The Faculty did not consider the more severe punishment of expulsion, which would mandate that Douglas could not ever petition to return to Harvard. In recent decades, expulsion has only been used as punishment for admissions fraud.

One Faculty member said after the meeting that expulsion--called for in spite of tradition in recent weeks by the Coalition Against Sexual Violence--was not considered as an option during yesterday's meeting.

The Faculty rejected a proposal put forth by five members of the Faculty Council--an 18-member body that reviews proposed policy changes before sending them to the full Faculty--which recommended a "requirement to withdraw" for five years.

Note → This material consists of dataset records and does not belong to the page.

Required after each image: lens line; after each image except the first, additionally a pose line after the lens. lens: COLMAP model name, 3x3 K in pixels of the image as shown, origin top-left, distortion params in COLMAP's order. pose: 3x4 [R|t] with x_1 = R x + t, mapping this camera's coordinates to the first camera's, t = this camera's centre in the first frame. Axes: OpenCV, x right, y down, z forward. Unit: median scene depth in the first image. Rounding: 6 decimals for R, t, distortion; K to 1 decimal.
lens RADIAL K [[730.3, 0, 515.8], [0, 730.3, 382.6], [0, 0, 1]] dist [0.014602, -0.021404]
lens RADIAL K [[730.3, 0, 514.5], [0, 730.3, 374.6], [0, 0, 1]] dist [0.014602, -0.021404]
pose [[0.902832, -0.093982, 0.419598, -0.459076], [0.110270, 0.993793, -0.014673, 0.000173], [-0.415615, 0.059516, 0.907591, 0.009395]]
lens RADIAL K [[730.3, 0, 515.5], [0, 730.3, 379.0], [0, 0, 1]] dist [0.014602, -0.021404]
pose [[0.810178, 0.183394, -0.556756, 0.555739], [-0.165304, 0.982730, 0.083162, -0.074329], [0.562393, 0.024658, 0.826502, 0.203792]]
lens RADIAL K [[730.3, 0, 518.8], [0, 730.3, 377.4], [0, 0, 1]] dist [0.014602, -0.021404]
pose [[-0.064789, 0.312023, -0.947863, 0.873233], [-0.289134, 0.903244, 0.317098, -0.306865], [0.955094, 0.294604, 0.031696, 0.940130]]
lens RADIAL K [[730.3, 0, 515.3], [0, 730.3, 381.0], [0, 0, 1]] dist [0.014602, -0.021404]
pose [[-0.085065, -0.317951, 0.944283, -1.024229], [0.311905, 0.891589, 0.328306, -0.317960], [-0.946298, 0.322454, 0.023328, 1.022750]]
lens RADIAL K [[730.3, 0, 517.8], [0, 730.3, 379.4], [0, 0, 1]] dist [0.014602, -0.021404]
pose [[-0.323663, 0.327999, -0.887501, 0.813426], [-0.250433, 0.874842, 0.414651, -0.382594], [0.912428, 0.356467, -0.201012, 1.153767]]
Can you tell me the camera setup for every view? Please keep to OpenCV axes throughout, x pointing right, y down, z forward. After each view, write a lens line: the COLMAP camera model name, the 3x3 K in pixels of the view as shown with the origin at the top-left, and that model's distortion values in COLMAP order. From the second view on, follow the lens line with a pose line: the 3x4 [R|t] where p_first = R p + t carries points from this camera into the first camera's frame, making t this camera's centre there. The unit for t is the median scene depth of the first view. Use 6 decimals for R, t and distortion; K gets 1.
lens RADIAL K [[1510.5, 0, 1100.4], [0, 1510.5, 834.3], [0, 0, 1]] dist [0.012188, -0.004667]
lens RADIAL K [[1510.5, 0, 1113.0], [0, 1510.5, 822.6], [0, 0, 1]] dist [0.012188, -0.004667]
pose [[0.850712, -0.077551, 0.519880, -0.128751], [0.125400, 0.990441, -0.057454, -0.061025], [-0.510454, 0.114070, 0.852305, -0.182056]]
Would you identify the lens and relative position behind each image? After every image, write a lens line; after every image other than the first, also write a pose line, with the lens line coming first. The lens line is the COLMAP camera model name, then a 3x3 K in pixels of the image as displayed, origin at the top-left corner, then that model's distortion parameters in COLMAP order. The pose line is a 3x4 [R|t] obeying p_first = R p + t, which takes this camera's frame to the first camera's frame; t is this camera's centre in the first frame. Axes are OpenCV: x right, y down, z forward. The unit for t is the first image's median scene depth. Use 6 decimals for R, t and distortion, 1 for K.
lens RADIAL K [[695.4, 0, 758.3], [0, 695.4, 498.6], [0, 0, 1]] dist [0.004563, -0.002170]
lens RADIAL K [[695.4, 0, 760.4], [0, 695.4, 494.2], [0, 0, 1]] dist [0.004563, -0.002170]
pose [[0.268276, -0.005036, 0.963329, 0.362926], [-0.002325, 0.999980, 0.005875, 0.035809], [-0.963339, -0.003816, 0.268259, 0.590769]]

If the Faculty had approved this motion, Douglas could have returned to campus in five years, after petitioning the Ad Board and meeting any conditions it set. Withdrawal is considered a lesser punishment because the Ad Board traditionally is far more open to re-admitting students after their term of withdrawal.

One Faculty member said yesterday that the motion for dismissal carried an important message to students in addition to its concrete effect on Douglas.

"Many people believe that what we did was symbolically important for the institution," said the member of the Faculty.